Already there are template responses, and in time artificial intelligence will lead to the app driving the relationship. Friends constantly sending commiseration messages every time Tottenham Hotspurs implode dramatically, even if they can’t tell my Spurs from the lot in St. Anthony’s city.
Can we tell acquaintances from personal friends, in the near future?
Though, to be honest, social media tools are not the first to remind us of dates.
(Before it was low tech notebooks. My late mom always used to pore through diaries which we turn into directories, insisting all her contacts are in there despite it looking like a jungle of scribbles.)
We do forget and therefore, rely on incidences, accidents, repetitions and encounters to draw friends back to our present.
Like being in Kuala Pilah, and remembering Zamri.
I believe we have indelible memories of every meaningful friendship. It can’t be just by being in the same department, class or party. Time and circumstance do not command friendships.
By the way, two Zamris died. One from school — I have not mentioned yet — and the other the one from university, and both shortly after term ended.
School Zamri was a mixed bag.
By the time SPM — Malaysia’s O-Levels — ended, I had a difficult friendship with Zamri. We were in the same class for three years, and in the next two years in different classes, which could have been different solar systems.
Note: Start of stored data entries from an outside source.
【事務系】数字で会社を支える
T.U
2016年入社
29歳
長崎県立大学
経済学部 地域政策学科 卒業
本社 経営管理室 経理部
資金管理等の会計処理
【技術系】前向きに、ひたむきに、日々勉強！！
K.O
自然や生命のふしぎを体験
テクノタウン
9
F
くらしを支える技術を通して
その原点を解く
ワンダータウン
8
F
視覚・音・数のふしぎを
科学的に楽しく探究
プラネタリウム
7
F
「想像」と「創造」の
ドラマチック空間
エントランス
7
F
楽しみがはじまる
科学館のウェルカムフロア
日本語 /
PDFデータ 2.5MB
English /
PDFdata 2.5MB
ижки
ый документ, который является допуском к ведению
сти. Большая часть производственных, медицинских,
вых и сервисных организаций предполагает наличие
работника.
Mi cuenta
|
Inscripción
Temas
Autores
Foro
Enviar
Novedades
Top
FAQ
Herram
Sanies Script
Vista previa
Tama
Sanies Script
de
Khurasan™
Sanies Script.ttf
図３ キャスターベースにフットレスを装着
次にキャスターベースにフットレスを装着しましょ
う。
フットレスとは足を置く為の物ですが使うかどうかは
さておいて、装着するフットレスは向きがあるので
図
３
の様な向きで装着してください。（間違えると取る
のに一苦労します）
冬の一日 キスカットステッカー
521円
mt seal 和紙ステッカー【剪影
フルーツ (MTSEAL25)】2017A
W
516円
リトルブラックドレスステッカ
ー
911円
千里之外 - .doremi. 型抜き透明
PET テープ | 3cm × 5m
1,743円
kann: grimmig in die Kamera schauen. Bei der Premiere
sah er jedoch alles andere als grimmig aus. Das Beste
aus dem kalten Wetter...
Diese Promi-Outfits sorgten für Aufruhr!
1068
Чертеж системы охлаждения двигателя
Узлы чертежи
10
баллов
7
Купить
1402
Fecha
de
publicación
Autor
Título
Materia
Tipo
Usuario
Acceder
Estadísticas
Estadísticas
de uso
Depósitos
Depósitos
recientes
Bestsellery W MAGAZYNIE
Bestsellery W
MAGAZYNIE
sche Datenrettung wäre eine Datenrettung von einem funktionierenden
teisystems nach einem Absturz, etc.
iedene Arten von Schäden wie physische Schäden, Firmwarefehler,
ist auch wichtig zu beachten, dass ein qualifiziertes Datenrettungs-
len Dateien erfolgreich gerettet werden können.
From being close to being awkward when we met it became, as he tried to impose himself as a cooler 16-year-old character. Not so much warmth, instead in its place was borrowed machismo, probably exaggerated since he had a small frame and wanted to come across as in control.
Kuala Pilah Zamri was the goalkeeper in the college’s hockey team, as was I, and we’d have ad hoc sessions in the open area beside our opposing housing units on top of a hill no one cared to visit. He was very humble.
I suppose it is tougher socially in cities, for city Zamri was also warm when not trying too hard to be grown-up. We met on the day he died, and we did talk as he showed up for the school fair as a new old boy. He quipped it would be the last time we’d meet since he was going off to college.
Both dead by the side of roads in the dark before their primes, one in a quiet stretch by the hills and the other beside the American embassy in the city’s busiest stretch.
The Melawati boy — a KL suburb — and the mild-mannered small town boy.
I have fond memories, which makes them friends. Even more, the memories help me remember myself too, during those days. How I was, how I felt then.
It has struck me lately that while more are in my web, aided for me by evil American firms if you ask PAS, it is more challenging to measure the value of online driven interactions.
I suppose the final observation is, today we have a high volume of personal updates and at breakneck speed. A posted picture goes through stages of social dissection let alone the individual’s overall social media presence.
Does it allow space for focus on particular relationships and to measure them, when everything is in real time? After all, if the present crowds us to be in it, how much introspection is possible?
Hours have passed since I started — driving to different stops and forming new memories. Now I am in a near empty mamak by the coast, excusing my social media for most of the day, it has been therapeutic as much as revealing.
I’ve not kept critical friends courtesy of social media, though it has made it easier. In some senses, I have kept these critical friends despite social media. That they have not been lost in a sea of data. Drowned out by the now.
It also outlines the limits of machine knowledge and network. I don’t recall either Zamris in social media, and it would not be different if they lived through it. I recall when I consider the past or catch up with friends and talk about the past. About what we were.
Maybe social media is not omnipresent, yet.
Probably, I prefer it that way.
* This is the personal opinion of the columnist.